----- Text excerpt
British restaurants hardest hit by economic climate
UK restaurants have been more greatly impacted by the recession than any other Hospitality & Leisure (H&L) sector, accounting for 45% of all H&L insolvencies in the quarter before Christmas, PricewaterhouseCoopers LLP revealed overnight.Not only are these businesses battling with the reduction of corporate entertaining, and consumer disposable income squeeze, but also innovative food retailer offerings and a culture of cooking programmes that encourage ‘aspirational cheffing’.
In a recent PwC poll, asking consumers what would be first choice if they were forced to cut spending, take-aways, fast food (14%) and eating out (11%) were top of the chopping list. While only half of these respondees would reduce their grocery purchases.
The impact of the downturn is clear in the firm’s quarterly insolvency statistics, as 32% more restaurants went bust in 2008 than the previous year. In Q4 of last year 141 restaurants became insolvent as more UK consumers chose to eat in, with value or uniqueness providing the greatest competitive advantages.
----------
Update the stretch from "British restaurants hardest" through "their grocery purchases." in the article on British restaurants, replacing "recession" with "downturn".
----- Extracted entries
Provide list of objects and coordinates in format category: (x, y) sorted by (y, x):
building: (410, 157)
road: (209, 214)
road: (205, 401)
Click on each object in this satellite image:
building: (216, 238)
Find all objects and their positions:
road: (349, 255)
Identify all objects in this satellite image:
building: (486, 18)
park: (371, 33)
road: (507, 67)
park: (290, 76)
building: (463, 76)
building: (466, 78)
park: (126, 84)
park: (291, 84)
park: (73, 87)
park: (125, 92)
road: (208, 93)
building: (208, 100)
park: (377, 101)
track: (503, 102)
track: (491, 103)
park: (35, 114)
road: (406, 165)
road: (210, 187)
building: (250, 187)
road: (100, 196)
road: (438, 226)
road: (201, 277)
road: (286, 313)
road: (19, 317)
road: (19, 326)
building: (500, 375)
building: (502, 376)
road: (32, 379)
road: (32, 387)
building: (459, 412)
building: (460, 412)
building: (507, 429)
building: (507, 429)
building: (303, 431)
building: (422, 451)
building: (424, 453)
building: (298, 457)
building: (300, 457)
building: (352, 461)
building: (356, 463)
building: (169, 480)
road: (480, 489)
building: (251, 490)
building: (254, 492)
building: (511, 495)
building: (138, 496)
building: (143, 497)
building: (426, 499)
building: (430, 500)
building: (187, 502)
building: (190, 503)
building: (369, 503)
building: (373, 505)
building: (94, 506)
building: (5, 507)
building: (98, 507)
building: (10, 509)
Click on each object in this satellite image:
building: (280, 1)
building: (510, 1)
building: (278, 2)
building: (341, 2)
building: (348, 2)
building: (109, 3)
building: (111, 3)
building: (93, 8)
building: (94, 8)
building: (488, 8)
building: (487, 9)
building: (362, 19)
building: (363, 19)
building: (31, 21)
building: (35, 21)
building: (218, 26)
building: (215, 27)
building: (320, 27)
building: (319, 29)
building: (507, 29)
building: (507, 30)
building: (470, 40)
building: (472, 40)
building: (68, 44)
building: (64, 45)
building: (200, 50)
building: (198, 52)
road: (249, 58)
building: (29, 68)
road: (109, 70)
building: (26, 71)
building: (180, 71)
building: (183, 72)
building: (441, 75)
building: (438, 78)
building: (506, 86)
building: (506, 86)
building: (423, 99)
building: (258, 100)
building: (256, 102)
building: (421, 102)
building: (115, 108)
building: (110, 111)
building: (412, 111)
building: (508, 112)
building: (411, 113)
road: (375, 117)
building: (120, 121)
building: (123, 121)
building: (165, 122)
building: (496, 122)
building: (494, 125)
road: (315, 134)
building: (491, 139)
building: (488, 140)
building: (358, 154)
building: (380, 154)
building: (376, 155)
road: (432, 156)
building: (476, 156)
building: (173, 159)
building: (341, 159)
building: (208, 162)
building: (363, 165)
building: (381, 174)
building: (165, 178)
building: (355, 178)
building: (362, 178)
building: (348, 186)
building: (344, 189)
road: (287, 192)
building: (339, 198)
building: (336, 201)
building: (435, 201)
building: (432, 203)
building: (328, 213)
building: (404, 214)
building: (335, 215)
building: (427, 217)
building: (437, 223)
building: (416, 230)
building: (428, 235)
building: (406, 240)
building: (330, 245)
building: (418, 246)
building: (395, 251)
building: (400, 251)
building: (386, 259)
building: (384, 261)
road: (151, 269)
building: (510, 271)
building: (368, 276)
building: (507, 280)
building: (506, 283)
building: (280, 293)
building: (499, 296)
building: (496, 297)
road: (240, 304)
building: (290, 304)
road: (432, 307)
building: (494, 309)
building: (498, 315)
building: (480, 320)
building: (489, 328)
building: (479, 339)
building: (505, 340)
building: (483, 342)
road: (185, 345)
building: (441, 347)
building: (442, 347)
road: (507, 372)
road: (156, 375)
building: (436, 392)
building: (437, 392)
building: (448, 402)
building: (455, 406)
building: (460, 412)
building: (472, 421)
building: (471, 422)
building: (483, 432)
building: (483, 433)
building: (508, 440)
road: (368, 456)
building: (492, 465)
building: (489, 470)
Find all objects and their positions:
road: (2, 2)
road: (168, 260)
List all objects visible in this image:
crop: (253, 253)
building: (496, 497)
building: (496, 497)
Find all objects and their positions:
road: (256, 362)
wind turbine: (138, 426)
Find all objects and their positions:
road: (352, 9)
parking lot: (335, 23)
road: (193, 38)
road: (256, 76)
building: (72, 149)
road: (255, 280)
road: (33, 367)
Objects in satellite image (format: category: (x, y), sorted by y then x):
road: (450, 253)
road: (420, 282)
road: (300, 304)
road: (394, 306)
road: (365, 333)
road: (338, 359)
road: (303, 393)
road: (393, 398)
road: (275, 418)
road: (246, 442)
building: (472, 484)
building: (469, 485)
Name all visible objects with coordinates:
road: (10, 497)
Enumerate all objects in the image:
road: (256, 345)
----------
* **Response**:
British restaurants hardest hit by economic climate
UK restaurants have been more greatly impacted by the downturn than any other Hospitality & Leisure (H&L) sector, accounting for 45% of all H&L insolvencies in the quarter before Christmas, PricewaterhouseCoopers LLP revealed overnight.Not only are these businesses battling with the reduction of corporate entertaining, and consumer disposable income squeeze, but also innovative food retailer offerings and a culture of cooking programmes that encourage ‘aspirational cheffing’.
In a recent PwC poll, asking consumers what would be first choice if they were forced to cut spending, take-aways, fast food (14%) and eating out (11%) were top of the chopping list. While only half of these respondees would reduce their grocery purchases.